As part of writing our new book on Mobile Market Research (which should be available in September) I have been reading a lot of research-on-research (RoR) related to mobile studies.
RoR can provide insights into whether a research technique works or not, or the extent to which it works, or how it works. However, RoR is often over-interpreted. Running a single test does not ‘prove’ a technique works, nor does it very often prove a technique is without merit.
The following observations should be kept in mind when reading the results of RoR. For the purpose of this illustration, consider the possible outcomes of on an experiment with two cells. Each cell examines the same phenomenon (e.g. survey questions) via two methods (e.g. online versus mobile) – calling the methods A and B.
- A and B produce results that are statistically significantly different. This does not mean that A and B will always produce different results. The difference in the results could be the result of chance, or there could have been a flaw in the test. But, even if the test was fair and well-constructed, the difference only indicates that the methods A and B will sometimes produce different results; it does not say they will always produce different results. If the tests are repeated, for different products, with different surveys, and with different sorts of customers, and if the differences between A and B keep appearing – then researchers will start to assume that there probably is a general difference between A and B.

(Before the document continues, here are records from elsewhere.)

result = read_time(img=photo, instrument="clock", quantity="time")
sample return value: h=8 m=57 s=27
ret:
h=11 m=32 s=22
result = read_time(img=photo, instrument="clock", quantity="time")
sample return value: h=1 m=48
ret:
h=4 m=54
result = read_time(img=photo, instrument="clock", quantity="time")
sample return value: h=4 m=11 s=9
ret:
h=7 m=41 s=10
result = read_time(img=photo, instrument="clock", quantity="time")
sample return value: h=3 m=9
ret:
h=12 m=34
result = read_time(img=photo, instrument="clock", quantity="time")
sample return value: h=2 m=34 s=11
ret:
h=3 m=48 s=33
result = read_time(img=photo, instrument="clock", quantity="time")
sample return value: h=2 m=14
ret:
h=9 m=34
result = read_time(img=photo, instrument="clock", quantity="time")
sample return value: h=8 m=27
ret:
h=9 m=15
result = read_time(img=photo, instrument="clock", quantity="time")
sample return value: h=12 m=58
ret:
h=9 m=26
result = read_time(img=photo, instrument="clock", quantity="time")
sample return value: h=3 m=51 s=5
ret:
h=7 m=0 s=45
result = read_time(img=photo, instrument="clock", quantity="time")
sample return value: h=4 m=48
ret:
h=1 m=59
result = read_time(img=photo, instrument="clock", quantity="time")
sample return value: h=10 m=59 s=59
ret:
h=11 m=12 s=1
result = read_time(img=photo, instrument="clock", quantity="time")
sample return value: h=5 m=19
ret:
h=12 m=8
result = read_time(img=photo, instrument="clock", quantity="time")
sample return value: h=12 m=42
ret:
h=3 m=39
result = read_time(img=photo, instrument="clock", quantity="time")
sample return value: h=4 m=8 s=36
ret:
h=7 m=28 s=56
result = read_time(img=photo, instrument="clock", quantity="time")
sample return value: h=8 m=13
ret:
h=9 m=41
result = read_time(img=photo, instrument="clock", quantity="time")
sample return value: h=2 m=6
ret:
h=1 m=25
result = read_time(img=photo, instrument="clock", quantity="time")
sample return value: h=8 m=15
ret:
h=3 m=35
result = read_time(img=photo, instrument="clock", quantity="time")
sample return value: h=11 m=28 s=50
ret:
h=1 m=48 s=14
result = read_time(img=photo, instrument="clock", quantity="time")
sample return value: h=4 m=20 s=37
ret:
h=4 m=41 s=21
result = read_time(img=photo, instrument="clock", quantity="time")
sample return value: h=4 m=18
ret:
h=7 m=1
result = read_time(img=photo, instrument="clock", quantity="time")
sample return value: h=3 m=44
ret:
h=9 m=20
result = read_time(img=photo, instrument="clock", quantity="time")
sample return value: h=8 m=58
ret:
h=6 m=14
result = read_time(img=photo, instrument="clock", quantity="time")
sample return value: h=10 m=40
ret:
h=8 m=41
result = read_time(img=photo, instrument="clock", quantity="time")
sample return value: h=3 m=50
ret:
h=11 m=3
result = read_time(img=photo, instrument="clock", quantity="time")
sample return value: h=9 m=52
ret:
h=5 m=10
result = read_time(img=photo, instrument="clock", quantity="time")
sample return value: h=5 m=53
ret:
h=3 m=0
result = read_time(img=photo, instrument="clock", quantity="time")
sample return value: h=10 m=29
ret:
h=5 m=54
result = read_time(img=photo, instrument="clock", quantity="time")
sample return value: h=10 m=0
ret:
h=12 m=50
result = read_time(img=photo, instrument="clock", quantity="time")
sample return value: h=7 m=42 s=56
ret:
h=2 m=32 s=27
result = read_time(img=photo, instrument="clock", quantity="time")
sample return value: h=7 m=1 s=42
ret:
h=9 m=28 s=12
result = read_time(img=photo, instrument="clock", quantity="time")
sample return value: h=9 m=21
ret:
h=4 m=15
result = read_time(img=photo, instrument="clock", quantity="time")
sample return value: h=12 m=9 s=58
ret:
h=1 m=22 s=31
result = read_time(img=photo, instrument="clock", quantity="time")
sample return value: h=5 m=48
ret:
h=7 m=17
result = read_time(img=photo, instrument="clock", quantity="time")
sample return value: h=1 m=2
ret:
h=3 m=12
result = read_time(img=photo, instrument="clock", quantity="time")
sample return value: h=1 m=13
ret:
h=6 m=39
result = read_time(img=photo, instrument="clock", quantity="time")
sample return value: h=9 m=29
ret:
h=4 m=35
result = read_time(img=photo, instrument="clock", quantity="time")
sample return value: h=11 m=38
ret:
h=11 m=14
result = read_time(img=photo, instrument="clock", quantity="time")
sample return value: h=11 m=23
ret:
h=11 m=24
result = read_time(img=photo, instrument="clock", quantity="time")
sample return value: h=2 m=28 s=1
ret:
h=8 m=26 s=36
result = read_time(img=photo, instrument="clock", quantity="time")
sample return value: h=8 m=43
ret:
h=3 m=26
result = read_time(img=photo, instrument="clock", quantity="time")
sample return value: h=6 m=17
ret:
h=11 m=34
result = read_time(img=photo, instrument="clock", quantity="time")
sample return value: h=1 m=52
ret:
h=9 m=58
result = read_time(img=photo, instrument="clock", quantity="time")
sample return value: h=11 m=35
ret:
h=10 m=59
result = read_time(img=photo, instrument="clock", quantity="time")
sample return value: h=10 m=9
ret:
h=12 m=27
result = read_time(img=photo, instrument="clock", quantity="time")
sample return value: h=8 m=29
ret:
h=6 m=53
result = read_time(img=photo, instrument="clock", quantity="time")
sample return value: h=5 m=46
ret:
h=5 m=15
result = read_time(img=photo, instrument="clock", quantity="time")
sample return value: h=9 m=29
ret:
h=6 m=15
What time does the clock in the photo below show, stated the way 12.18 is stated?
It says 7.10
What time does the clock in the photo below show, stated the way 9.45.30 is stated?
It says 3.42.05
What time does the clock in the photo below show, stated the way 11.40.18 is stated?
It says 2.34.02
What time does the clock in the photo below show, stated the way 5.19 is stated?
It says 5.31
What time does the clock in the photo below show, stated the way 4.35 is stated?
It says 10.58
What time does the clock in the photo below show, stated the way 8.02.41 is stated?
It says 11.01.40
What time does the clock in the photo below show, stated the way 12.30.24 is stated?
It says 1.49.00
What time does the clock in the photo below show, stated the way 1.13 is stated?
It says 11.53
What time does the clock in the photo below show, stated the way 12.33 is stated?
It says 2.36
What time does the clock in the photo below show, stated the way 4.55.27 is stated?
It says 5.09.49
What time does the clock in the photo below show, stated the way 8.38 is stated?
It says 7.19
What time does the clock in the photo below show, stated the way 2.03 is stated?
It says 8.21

- A and B produce results where the differences are not big enough to be statistically significant. This type of result is often misinterpreted, leading to a false conclusion that the cells are the same. A test that fails to prove that A and B are different does not mean that A and B are the same, or even similar. If a test shows that the probability that A and B are different is 89%, convention dictates that the difference is not big enough for the researcher to be 95% confident there is a difference – so the cells are dismissed as not being different. But it does not mean A and B are the same, indeed in this example the researcher is 89% sure they are different. When a difference is not statistically significantly different, it often means that the sample size was not large enough to confirm the difference as being significant. With a large enough sample size, almost any difference is significant, with a small enough sample size, many important differences will be judged not to be significant.
- A and B produce results that show the difference between A and B is small. Instead of testing for differences, researchers can test whether a difference is smaller than specific value, which in practice means testing whether two cells are the same. Consider a case where a test has been conducted and the results show that A and B produce the same result, within a specified boundary of what is meant by ‘the same’. This test would not have shown that A and B will always produce the same result as each other, but simply that they can sometimes produce the same result. If several tests are run, in different contexts, and A and B keep producing similar results, then researchers will start to form a view that A and B will generally produce similar results.